◆ What you need to do
A - In the passage on SlHAK5 and aluminum resistance, what happens to the growth medium when OsHAK5 is overexpressed in rice?
B - Continue the passage on SlHAK5 and aluminum resistance from its final sentence.

◆ Document text
⁂
Our previous work demonstrated that functional disruption of SlHAK5 enhances Al sensitivity in mutants, concomitant with reduced citrate secretion [24]. Given the established role of cytosolic acidification in promoting SlSTOP1 accumulation, these findings strongly implicate SlHAK5 in modulating cytosolic pH dynamics. However, this raises a key mechanistic question: how does SlHAK5 regulate cytosolic pH homeostasis? As a plasma membrane-localized high-affinity K⁺ transporter, SlHAK5’s function in Al resistance appears independent of K⁺ deficiency [24]. Notably, experimental evidence from Arabidopsis and barley systems indicates that high-affinity K⁺ uptake occurs via H⁺-coupled transport, suggesting that AtHAK5 likely functions as a K⁺/H⁺ symporter in planta [35, 36]. Supporting this model, overexpression of OsHAK5 in rice leads to measurable alkalization of the growth medium [37]. Collectively, these observations support a mechanism whereby SlHAK5 mediates cytosolic pH regulation through H⁺ cotransport during Al stress (Fig. 7).
⁂
◆ Source information
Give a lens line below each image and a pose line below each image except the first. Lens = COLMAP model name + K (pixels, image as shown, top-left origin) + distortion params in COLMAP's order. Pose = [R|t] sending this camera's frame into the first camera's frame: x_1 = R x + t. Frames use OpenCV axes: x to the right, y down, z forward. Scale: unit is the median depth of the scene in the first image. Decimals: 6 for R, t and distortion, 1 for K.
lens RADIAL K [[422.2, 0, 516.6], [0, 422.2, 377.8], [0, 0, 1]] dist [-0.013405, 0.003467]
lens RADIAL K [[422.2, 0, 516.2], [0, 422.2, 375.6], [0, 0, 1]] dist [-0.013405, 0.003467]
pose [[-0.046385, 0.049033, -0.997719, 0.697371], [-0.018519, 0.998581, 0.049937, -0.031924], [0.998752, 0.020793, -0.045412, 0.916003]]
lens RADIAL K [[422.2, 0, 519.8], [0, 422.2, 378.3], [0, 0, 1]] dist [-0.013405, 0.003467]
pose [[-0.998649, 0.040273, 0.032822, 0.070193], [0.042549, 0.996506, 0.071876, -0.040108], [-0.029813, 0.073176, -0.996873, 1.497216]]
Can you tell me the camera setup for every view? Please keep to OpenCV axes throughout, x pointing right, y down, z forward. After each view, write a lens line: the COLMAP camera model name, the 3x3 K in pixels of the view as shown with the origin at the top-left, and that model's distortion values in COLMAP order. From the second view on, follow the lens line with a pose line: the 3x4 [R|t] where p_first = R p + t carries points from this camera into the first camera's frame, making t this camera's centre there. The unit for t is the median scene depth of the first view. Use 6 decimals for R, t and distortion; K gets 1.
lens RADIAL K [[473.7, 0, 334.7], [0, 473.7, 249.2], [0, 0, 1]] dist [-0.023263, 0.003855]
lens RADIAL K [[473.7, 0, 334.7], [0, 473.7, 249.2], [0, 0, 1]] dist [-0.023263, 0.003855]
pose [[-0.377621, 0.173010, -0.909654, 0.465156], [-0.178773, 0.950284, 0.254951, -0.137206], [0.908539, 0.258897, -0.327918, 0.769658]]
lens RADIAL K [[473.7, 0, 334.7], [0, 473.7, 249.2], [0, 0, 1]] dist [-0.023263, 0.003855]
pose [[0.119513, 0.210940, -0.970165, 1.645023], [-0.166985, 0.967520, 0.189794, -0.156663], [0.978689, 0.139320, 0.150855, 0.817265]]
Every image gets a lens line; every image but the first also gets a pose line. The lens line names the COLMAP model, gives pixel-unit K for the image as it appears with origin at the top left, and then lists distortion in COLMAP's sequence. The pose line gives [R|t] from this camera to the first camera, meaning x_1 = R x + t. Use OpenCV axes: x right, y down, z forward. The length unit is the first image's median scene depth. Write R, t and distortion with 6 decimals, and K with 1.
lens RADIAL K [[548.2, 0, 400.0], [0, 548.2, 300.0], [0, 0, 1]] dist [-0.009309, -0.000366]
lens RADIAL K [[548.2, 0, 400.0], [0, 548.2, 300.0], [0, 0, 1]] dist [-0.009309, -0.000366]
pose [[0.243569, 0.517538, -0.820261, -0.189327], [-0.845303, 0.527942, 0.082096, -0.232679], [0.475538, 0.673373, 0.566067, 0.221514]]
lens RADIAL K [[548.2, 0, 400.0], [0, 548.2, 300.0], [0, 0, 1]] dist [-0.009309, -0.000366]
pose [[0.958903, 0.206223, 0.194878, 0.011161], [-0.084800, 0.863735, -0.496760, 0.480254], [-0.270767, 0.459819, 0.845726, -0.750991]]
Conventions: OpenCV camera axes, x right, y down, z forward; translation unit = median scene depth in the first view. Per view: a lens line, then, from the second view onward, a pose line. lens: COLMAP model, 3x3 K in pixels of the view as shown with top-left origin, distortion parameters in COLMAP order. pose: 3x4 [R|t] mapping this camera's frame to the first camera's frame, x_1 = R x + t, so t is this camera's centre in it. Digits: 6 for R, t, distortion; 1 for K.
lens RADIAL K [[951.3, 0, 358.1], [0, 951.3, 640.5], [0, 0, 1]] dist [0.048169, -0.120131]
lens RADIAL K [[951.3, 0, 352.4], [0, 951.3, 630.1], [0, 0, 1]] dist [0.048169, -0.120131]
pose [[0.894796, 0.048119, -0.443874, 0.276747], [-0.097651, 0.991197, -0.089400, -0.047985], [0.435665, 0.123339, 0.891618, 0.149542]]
⁂
◆ Outputs for the tasks
A - The growth medium becomes measurably alkalized.

B -
Schematic illustration of proton or Al stress induced cytosolic acidification in root apex of tomato. When root tips perceive H⁺ or Al³⁺ signals, they might drive concomitant H⁺ influx through IAA-H⁺ symporters, or experience dysregulation of plasma membrane H⁺-ATPase activity for inhibition of proton pumps, leading to pronounced cytosolic acidification (dashed lines represent putative processes). Al³⁺- or H⁺-induced cytosolic acidification in the root apex triggers SlSTOP1 protein accumulation to activate H⁺ or Al³⁺ resistance genes including *SlHAK5*. In turn, the upregulated *SlHAK5* expression promotes further cytosolic acidification through K⁺/H⁺ symport, thereby stabilizing SlSTOP1 itself.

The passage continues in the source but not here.